Lensantara, Malinau : Rangkaian Festival Budaya Irau ke-11 dan peringatan HUT ke-26 Kabupaten Malinau, Kamis (16/10/2025), Lembaga Adat Bulungan Kabupaten Malinau menampilkan prosesi perkawinan adat Bulungan, sebuah pertunjukan yang sarat nilai-nilai luhur tentang komitmen dan kehormatan keluarga.
Ketua Lembaga Adat Bulungan, Datu Misrah, menjelaskan bahwa prosesi adat ini menampilkan perjalanan lengkap perkawinan tradisional, dimulai dari tahap beseruan atau lamaran hingga lungkap tabir atau buka tirai dalam persandingan.
“Setiap tahapan menggambarkan bagaimana hubungan dua keluarga dijalankan dengan rasa hormat dan tanggung jawab,” ujarnya. Beseruan atau melamar, menjadi gerbang pertama menuju ikatan suci.
Pihak laki-laki mengunjungi keluarga perempuan untuk menyampaikan niat meminang. Jika tercapai kesepakatan, lamaran ditandai dengan pemberian seloham emas berbentuk cincin.
“Kalau manusia pegang janji, kalau hewan pegang tali, sebagai pengingat agar janji itu dijaga seumur hidup,” katanya. Dalam beberapa kasus, permintaan sumah atau mas kawin menjadi perdebatan.
Keluarga laki-laki biasanya menggelar musyawarah besar yang disebut berkumpol atau piring terbang. Tradisi ini menjadi wadah mencari mufakat tanpa merusak hubungan kekerabatan.
Setelah kesepakatan dicapai, prosesi berlanjut ke ngantot sangot atau antar jujuran, yaitu penyerahan tanda ikatan berupa cincin atau logam emas kepada pihak perempuan. Tahapan ini menjadi simbol penguatan janji sebelum memasuki masa persiapan pernikahan.
Di tahap berikutnya, masyarakat Bulungan mengenal malom berpupur atau malam pupuran, tradisi pembersihan diri yang dilakukan menjelang akad nikah. Terdiri dari pupur muka, pupur badan, dan pupur kepala, masing-masing melambangkan kesucian lahir batin.
“Pupuran adalah lambang kesiapan spiritual menuju hari dau sengedau atau hari pelaksanaan akad,” ujar Datu Misrah. Selanjutnya, puncak acara ditandai dengan pelaksanaan akad nikah di hadapan penghulu dan saksi dari kedua pihak.

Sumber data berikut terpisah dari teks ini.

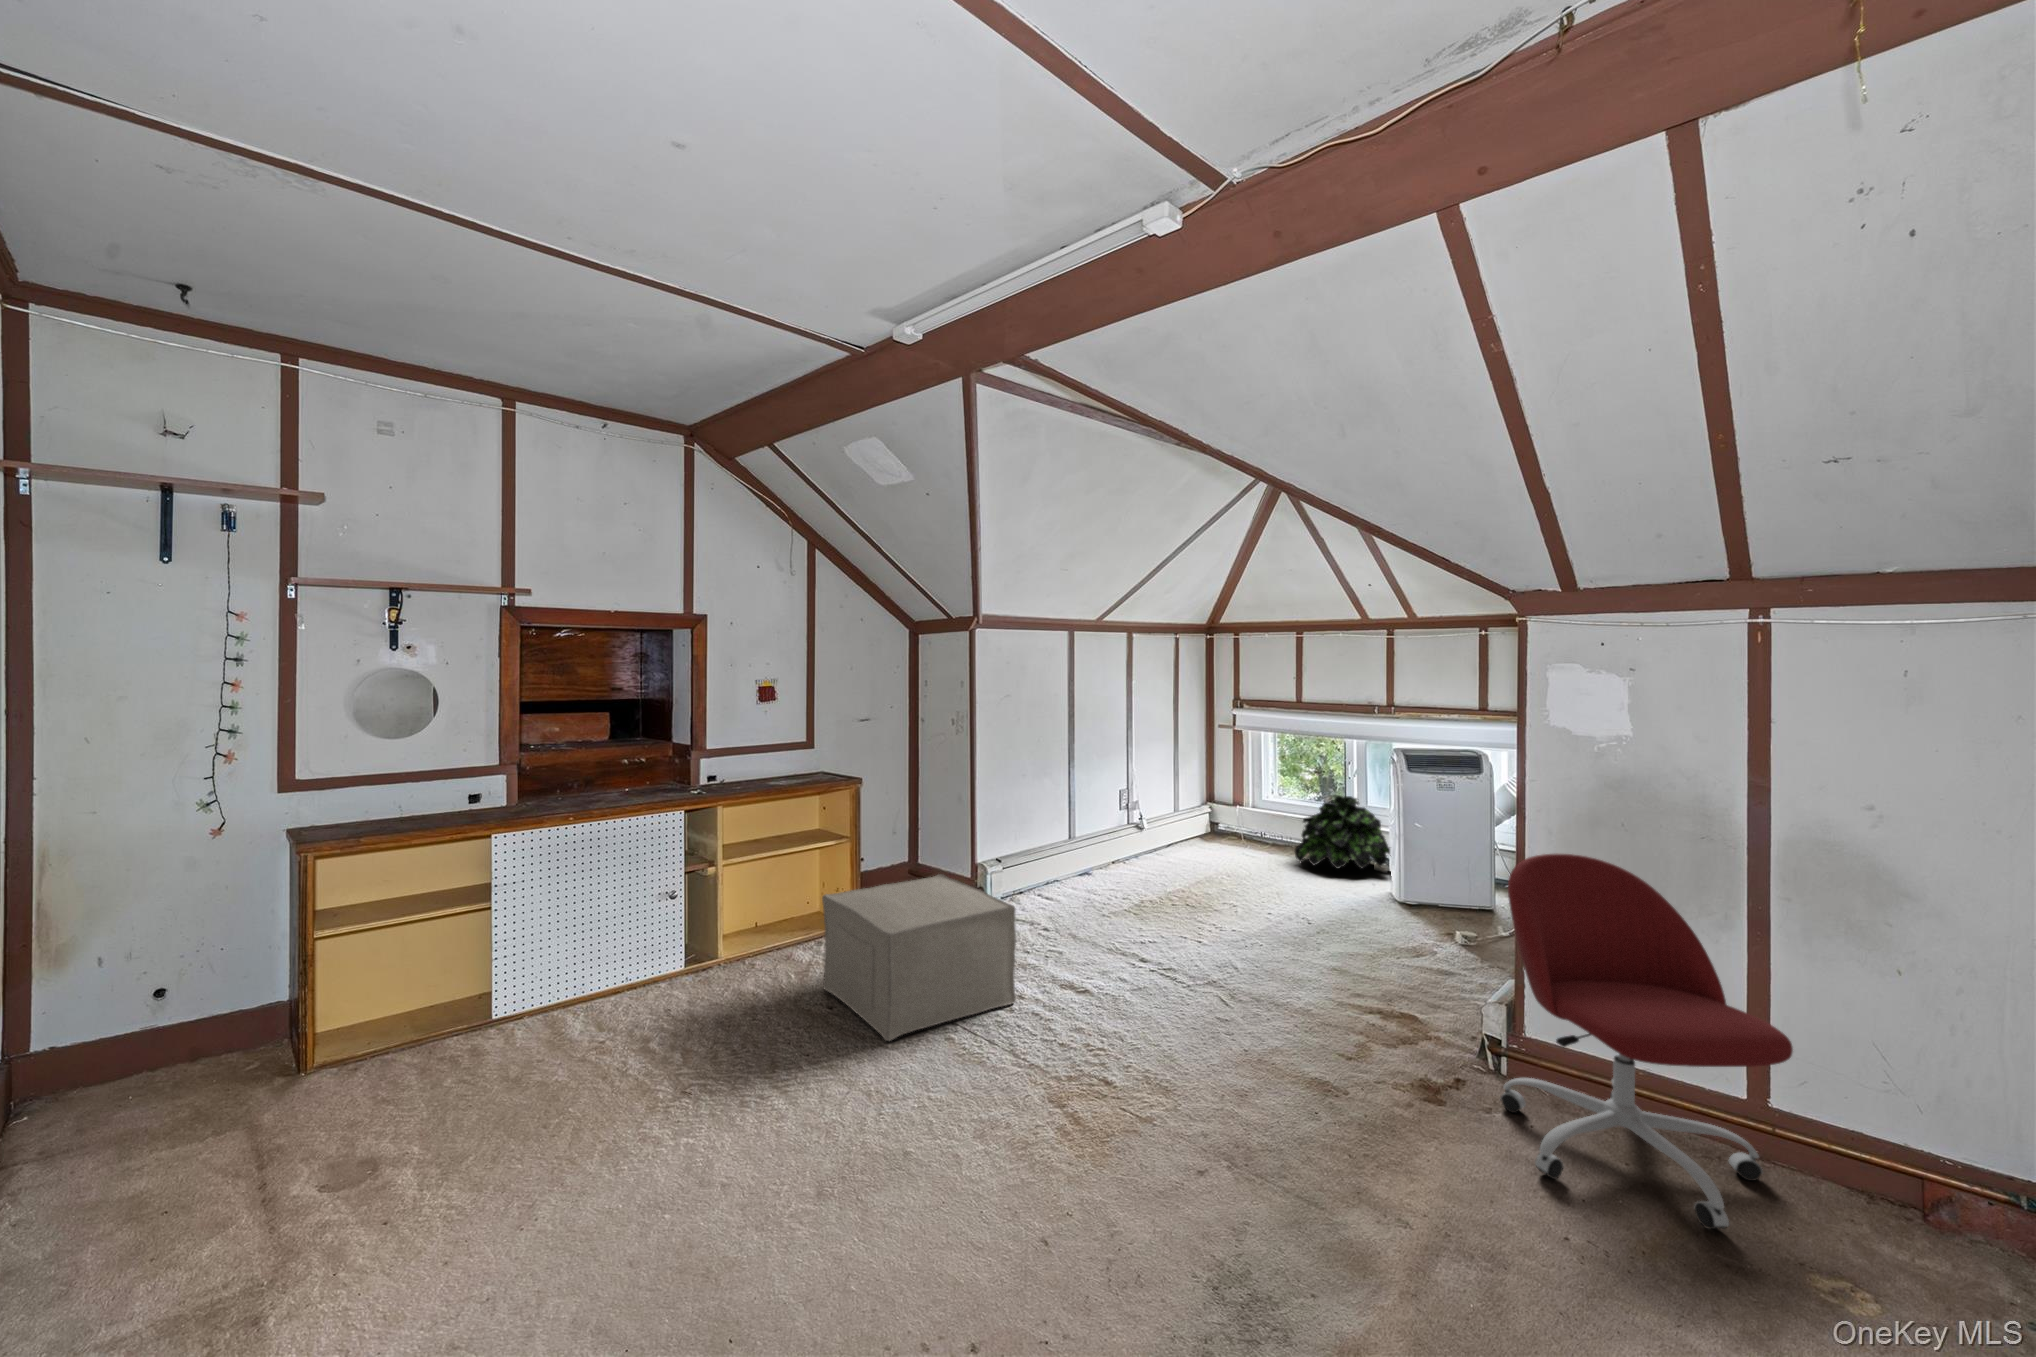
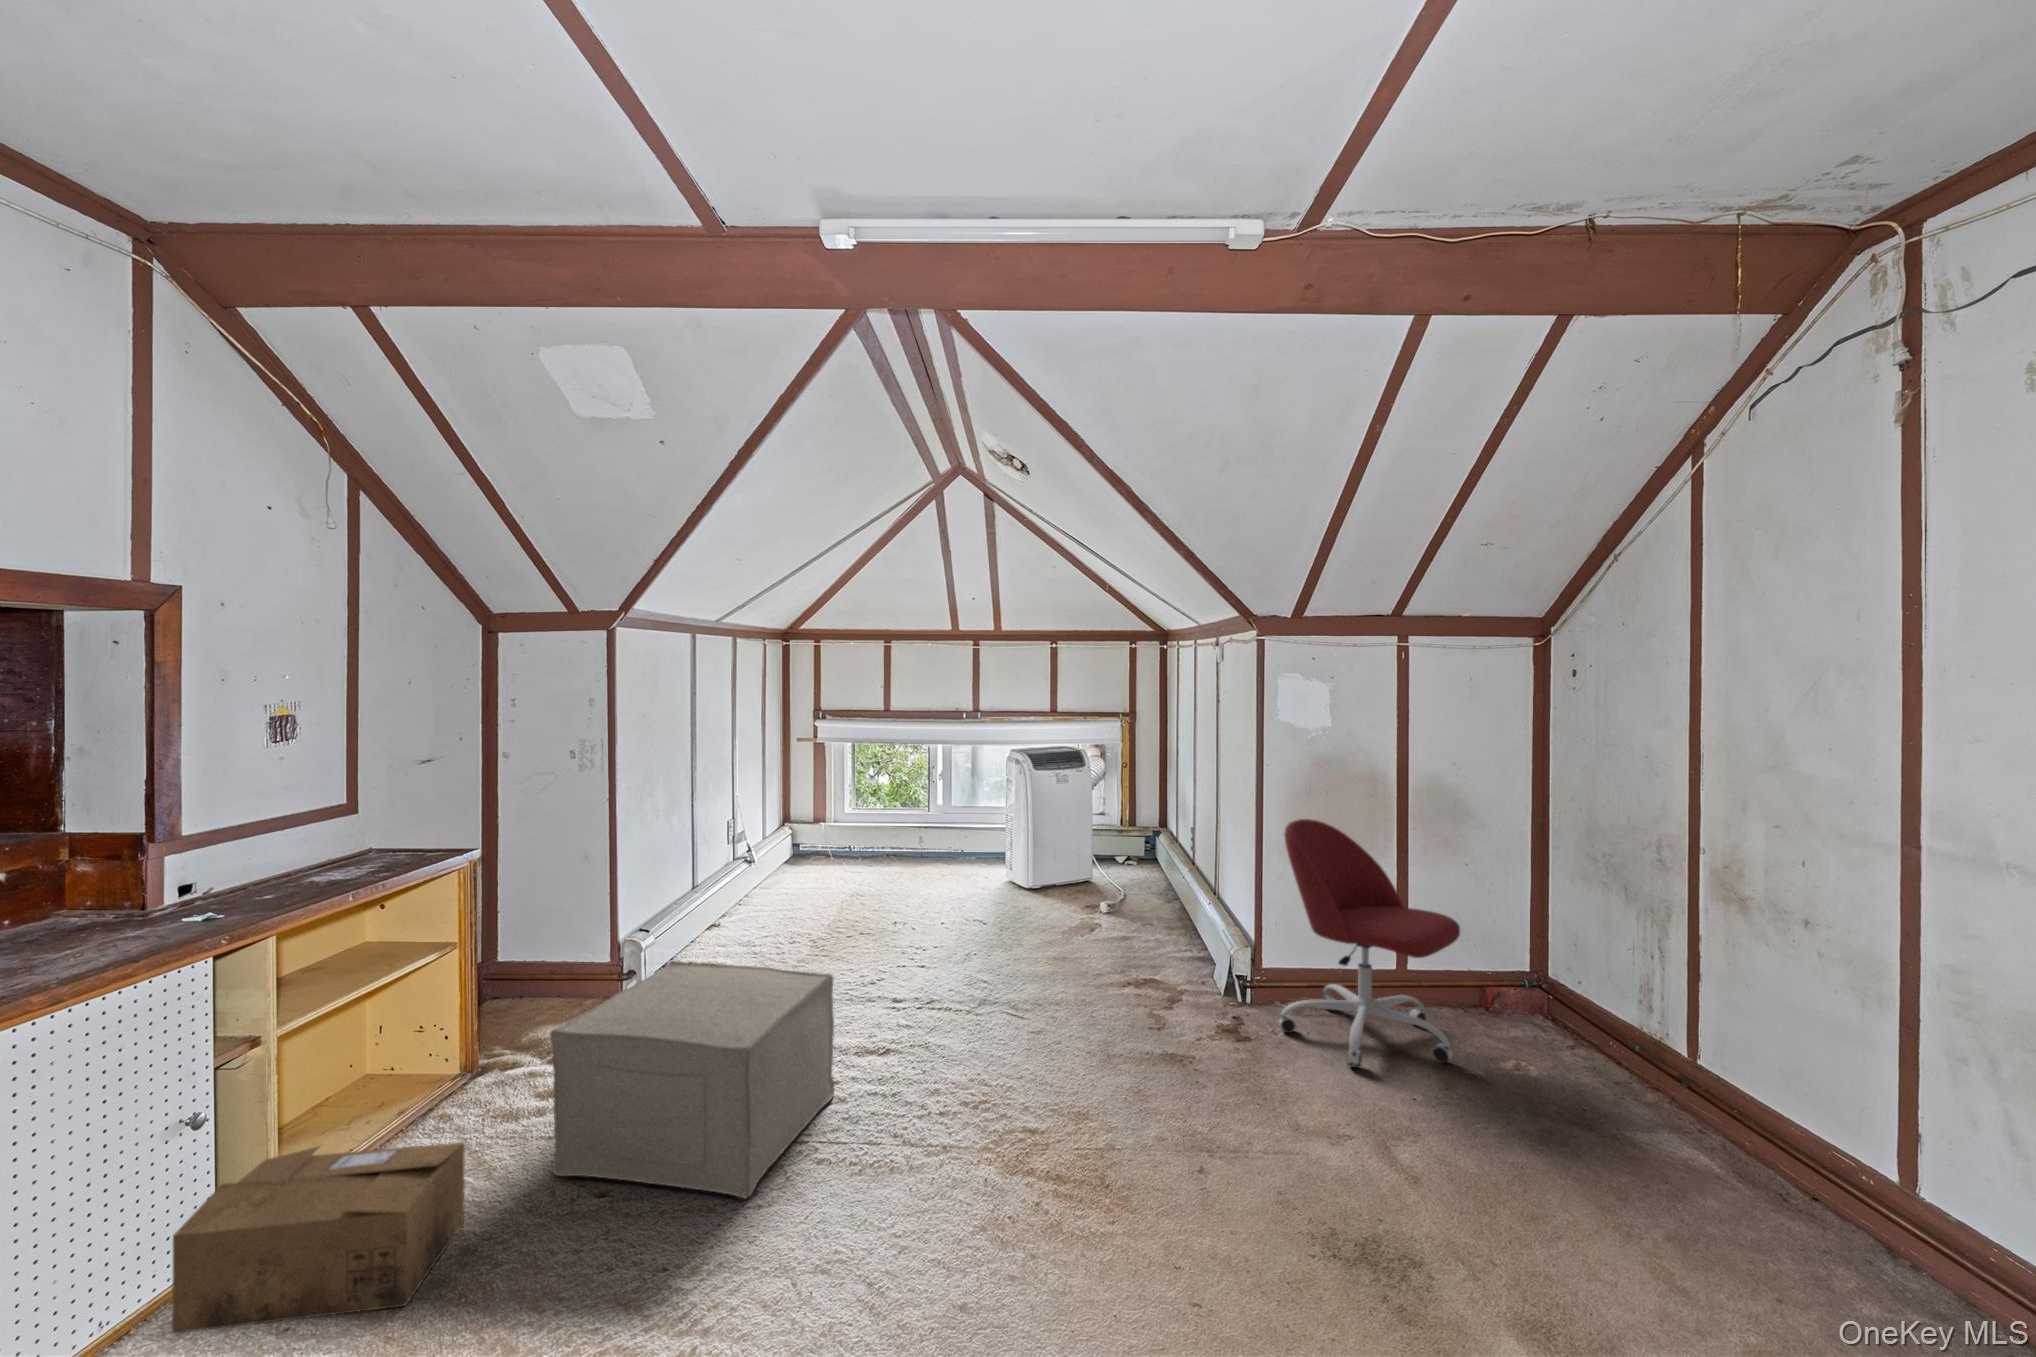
potted plant: present [1294,795,1390,869] -> none [911,800,1002,875]
cardboard box: none [638,927,768,1023] -> present [172,1142,465,1333]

Setelah ijab kabul sah, kedua mempelai bersujud memohon restu kepada orang tua sebelum dipersandingkan di pelaminan. Sebelumnya, ada tradisi lungkap tabir atau buka tirai, prosesi penuh simbolisme yang menjadi ujian terakhir bagi keluarga mempelai laki-laki.
Dalam lungkap tabir, tujuh lapisan tirai menutupi mempelai perempuan, masing-masing dijaga oleh orang yang mengajukan syarat kepada pihak laki-laki. Setiap syarat harus dipenuhi agar tirai dapat dibuka satu per satu.
Proses ini menggambarkan perjuangan dan kesungguhan sebelum bertemu “sang permaisuri”. Masyarakat setempat mengaitkan tradisi ini dengan sistem pertahanan istana masa lalu, di mana setiap gerbang kerajaan hanya dapat dilewati dengan usaha dan ketulusan.
Setelah tirai terakhir terbuka, kedua mempelai dipersandingkan di pelaminan dan dirayakan dengan tarian pesisir seperti jepen dan ulun benna. “Seni ini bagian dari adat rambulungan, warisan yang harus tetap hidup agar generasi muda tahu akar budayanya,” kata Datu Misrah.
Rangkaian prosesi masih berlanjut hingga tiga malam setelah pernikahan. Pada malam ketiga, atau ketelu malom pengantin beru, dilaksanakan lungkap seluar, simbol penghormatan bagi mempelai perempuan melalui pemberian cincin emas.
Setelahnya, kedua pengantin menjalani prosesi sempung ampi atau pengantin satu sarung, yang melambangkan persatuan lahir dan batin, lalu dilanjutkan dengan acara ngengkiban atau bemertua, yaitu kunjungan ke rumah orang tua perempuan untuk memohon restu.
Menurutnya, Setiap tahapan mengajarkan tentang kesungguhan, kesetiaan, dan nilai kekeluargaan yang masih relevan hingga kini. “Kami ingin generasi muda memahami bahwa adat bukan sekadar seremonial, tetapi pedoman hidup yang menjaga martabat manusia,” tutup Datu Misrah.